For a while I was doing both. The full software role at Penn and the data role at CGMH, in two completely different industries. I do not recommend it as a default, but it gave me a sneak peek of how I actually work under pressure.

What I learned about myself:

  • I can take on more than I thought, if the work is interesting enough to pull me through.
  • My skillset is broader than I had given myself credit for. Software, platform, data, civic tech, all draw on the same underlying instincts.
  • Time, energy, and boundaries are skills, not personality traits. I got noticeably better at all three by being forced to.
  • Confidence is downstream of evidence. The evidence came from doing the thing.

I would not have signed up for "manage two demanding roles in different industries" as a development plan. But it ended up being one. And the version of me on the other side of it is steadier than the version that went in.

What I am taking forward

Skill security is real. Job security is an illusion. I have written that before. The last two weeks made it more literal than I would have liked.

When the call came, the thing that kept me steady was not certainty about what was next. It was knowing what I had built up inside of me. The reps. The breadth. The proof that I can pick up a new domain and contribute in it.

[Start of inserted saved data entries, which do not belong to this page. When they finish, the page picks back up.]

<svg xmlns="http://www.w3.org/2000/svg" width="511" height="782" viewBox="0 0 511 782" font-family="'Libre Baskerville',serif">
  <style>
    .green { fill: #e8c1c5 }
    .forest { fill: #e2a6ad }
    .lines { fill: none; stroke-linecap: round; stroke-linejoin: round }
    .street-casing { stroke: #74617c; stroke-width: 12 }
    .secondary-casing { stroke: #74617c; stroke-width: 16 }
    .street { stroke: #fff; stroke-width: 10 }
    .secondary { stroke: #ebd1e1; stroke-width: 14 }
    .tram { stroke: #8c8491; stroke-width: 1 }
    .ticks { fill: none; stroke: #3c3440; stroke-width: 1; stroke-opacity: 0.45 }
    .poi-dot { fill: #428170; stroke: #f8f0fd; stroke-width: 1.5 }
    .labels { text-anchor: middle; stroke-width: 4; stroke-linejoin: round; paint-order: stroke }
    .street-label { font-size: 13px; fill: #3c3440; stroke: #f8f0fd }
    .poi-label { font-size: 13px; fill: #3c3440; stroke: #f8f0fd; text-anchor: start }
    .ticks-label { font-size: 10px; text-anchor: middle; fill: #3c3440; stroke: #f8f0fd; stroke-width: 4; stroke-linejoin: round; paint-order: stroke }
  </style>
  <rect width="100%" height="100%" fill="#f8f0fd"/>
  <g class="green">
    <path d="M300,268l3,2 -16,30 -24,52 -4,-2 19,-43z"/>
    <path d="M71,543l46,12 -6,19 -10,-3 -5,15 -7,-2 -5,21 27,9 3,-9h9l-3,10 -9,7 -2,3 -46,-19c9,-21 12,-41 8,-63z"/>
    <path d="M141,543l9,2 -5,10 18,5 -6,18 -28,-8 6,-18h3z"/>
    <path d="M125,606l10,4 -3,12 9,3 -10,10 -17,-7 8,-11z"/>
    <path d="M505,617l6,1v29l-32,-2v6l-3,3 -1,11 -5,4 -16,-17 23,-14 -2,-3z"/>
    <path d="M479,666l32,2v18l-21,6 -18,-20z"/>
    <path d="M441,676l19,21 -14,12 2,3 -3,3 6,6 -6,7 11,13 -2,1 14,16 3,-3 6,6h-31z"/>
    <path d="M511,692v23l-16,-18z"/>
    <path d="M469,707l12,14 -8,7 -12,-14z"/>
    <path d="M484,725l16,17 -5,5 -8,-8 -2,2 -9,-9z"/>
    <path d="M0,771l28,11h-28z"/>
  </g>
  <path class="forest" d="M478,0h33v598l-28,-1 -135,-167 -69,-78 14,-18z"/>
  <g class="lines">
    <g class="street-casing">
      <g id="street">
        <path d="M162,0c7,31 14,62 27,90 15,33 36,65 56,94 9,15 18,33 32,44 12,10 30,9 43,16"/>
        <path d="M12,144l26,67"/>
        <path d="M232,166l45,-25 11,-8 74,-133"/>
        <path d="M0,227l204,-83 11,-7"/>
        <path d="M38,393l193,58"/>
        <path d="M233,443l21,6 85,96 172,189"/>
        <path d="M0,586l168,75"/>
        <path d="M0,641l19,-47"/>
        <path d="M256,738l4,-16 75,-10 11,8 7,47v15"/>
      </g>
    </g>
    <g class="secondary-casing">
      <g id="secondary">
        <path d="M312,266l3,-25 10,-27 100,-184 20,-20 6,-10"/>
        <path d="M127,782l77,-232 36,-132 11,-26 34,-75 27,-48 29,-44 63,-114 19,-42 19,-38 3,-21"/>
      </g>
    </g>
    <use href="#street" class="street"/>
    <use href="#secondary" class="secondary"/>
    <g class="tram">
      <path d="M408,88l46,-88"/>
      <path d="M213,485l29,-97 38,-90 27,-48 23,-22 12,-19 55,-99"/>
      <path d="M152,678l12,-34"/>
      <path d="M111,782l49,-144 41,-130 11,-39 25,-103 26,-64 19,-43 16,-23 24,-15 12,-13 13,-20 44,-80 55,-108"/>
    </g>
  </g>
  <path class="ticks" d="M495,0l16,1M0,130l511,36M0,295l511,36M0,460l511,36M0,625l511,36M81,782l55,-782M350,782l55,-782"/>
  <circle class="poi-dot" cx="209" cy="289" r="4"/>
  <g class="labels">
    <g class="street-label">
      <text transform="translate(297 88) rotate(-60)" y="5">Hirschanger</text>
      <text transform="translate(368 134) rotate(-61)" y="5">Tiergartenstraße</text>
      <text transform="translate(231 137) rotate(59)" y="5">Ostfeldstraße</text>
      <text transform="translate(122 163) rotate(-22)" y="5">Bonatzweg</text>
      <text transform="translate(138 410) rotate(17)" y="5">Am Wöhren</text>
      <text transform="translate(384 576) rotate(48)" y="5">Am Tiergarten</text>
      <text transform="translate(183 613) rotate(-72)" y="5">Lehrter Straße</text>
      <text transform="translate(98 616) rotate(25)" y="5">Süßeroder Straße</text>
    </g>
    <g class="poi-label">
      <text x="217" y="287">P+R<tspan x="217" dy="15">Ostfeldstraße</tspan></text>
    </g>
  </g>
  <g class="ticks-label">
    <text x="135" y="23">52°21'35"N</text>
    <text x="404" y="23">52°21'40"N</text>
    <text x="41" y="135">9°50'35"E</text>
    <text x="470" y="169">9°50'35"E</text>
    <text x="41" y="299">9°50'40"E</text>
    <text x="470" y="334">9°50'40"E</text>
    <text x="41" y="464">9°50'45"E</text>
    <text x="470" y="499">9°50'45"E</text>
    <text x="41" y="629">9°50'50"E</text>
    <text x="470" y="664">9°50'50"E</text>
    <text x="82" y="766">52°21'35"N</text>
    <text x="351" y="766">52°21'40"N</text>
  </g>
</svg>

Those do not get laid off. Those come with me.

A note to myself

You will be tempted to write the bitter version of this post. Resist it. The bitter version is smaller than the truth.

The truth is this. A team helped you grow. The goalposts moving did not break you, it redirected you. The redirection opened a door into a domain you had never seen before. And the manager on the other side of that door is teaching you things you would not have learned anywhere else.

Stay curious. Keep reading. Keep building. The next chapter is already underway.

Titles are downstream of structure. Skills are yours. Onto the next.